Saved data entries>
►
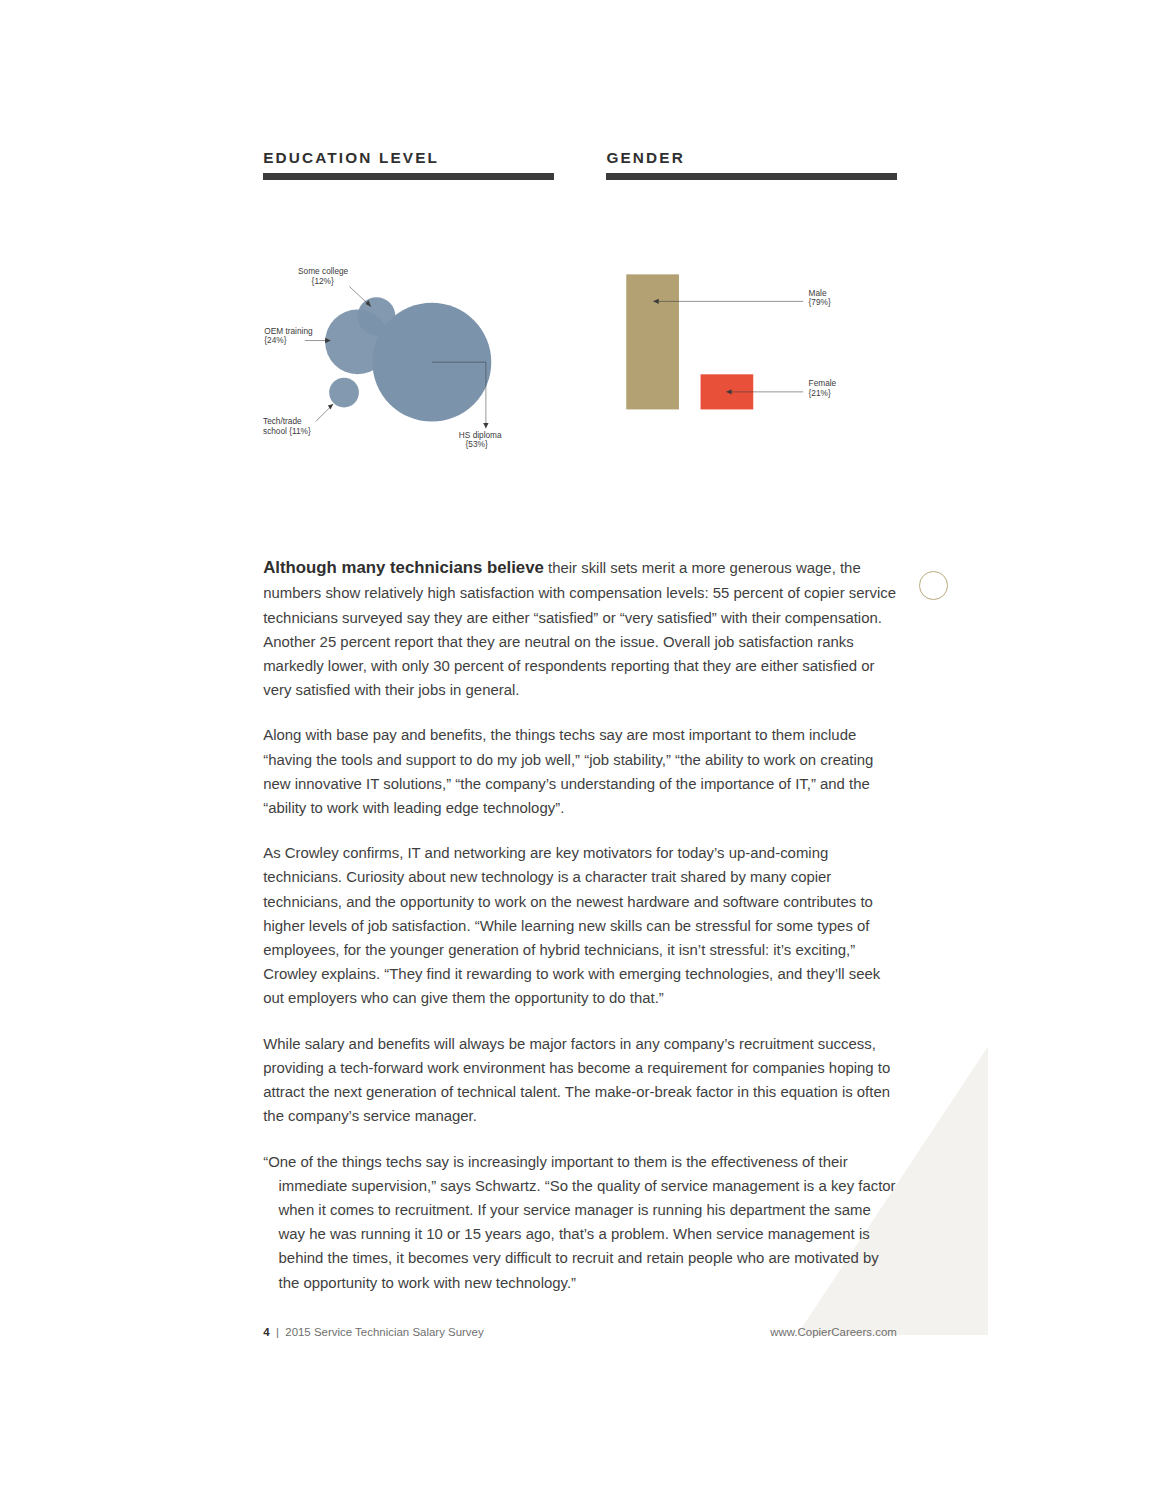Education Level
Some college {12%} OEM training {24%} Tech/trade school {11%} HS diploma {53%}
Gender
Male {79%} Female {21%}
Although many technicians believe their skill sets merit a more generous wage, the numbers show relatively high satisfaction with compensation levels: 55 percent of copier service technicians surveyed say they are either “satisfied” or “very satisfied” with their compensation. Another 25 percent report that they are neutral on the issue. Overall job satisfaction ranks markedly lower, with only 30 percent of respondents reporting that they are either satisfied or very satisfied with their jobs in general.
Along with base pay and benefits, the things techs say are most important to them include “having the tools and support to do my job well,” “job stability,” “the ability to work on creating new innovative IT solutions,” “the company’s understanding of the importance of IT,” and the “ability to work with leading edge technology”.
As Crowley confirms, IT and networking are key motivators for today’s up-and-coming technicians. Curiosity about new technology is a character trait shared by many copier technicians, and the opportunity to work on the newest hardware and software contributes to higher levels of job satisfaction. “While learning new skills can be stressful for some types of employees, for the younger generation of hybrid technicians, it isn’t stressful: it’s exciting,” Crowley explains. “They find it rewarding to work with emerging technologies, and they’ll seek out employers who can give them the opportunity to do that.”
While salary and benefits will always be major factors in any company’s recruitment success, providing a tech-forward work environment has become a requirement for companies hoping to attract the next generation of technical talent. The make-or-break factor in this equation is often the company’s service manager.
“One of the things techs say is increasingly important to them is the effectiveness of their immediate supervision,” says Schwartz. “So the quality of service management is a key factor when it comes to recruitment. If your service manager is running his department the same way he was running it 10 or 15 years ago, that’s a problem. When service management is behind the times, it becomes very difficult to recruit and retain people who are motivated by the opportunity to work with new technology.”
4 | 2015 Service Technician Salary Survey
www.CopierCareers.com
◄
►
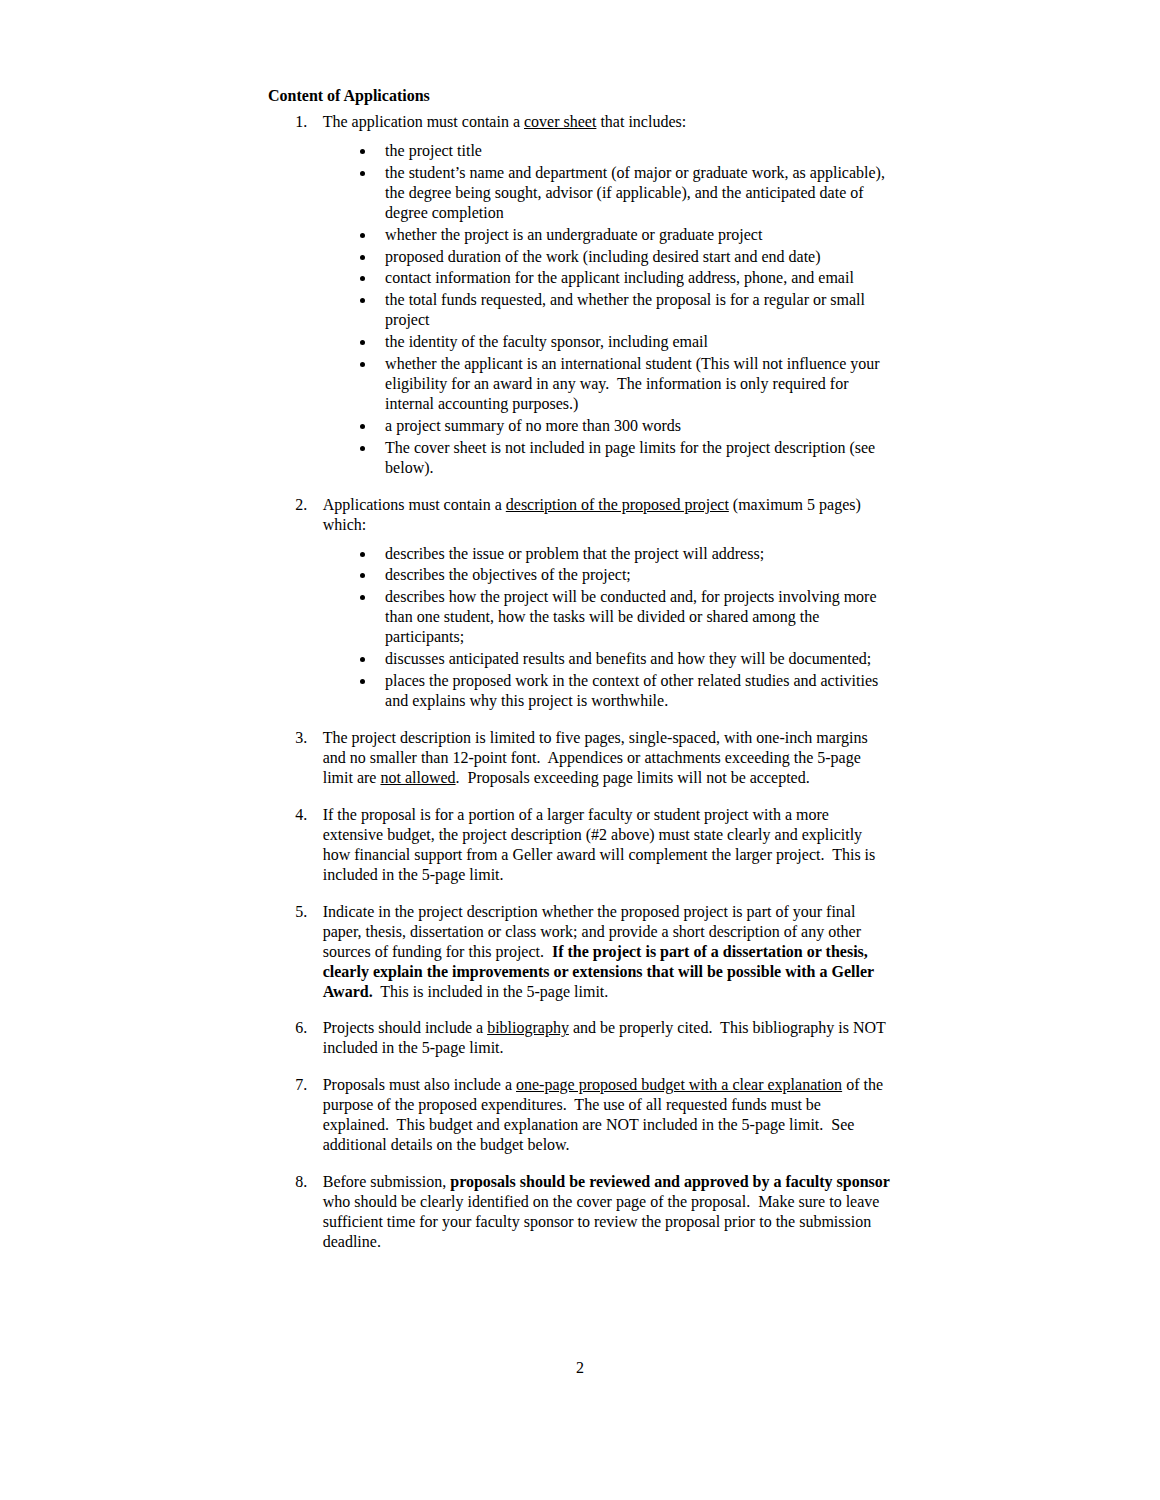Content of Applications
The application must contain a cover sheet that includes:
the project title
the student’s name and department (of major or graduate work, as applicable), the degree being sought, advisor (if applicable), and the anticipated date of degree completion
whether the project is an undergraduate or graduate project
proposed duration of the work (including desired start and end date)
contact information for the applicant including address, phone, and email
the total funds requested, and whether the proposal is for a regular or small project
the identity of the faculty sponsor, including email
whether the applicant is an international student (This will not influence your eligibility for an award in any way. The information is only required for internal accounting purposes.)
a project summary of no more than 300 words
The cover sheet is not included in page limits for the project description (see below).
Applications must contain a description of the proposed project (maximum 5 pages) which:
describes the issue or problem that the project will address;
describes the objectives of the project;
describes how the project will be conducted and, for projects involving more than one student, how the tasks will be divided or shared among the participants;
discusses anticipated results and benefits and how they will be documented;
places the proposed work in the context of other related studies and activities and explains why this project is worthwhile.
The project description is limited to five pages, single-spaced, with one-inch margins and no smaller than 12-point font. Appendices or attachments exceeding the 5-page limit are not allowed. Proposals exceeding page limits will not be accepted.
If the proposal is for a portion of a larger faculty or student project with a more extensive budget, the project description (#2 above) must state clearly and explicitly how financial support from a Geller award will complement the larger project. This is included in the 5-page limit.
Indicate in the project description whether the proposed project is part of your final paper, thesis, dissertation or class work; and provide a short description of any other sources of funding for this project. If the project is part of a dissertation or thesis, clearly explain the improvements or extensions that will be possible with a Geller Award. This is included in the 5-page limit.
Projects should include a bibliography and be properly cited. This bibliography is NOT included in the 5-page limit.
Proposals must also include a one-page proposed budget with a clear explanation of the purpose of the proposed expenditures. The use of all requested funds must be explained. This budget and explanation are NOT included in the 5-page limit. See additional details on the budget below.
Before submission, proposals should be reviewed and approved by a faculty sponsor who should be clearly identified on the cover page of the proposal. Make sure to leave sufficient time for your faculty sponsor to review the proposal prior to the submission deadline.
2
◄
►
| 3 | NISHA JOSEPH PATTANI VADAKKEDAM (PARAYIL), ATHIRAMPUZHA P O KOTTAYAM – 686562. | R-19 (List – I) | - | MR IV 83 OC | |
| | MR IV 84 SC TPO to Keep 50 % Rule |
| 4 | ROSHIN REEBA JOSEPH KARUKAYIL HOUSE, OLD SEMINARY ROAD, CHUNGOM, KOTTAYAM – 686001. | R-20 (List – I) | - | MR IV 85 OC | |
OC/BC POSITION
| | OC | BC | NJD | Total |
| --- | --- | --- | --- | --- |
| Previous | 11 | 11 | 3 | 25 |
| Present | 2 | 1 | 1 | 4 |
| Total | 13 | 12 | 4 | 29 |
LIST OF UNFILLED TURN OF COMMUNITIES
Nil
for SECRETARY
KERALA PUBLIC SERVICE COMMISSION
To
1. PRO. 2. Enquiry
◄
DIRECTIONS FOR THIS TASK>
Once the line with "Education Level" is found above, transcribe each line from it through the line with "Along with base", exactly, and omit the pictures.

EXERCISE OUTPUT>
Education Level
Some college {12%} OEM training {24%} Tech/trade school {11%} HS diploma {53%}
Gender
Male {79%} Female {21%}
Although many technicians believe their skill sets merit a more generous wage, the numbers show relatively high satisfaction with compensation levels: 55 percent of copier service technicians surveyed say they are either “satisfied” or “very satisfied” with their compensation. Another 25 percent report that they are neutral on the issue. Overall job satisfaction ranks markedly lower, with only 30 percent of respondents reporting that they are either satisfied or very satisfied with their jobs in general.
Along with base pay and benefits, the things techs say are most important to them include “having the tools and support to do my job well,” “job stability,” “the ability to work on creating new innovative IT solutions,” “the company’s understanding of the importance of IT,” and the “ability to work with leading edge technology”.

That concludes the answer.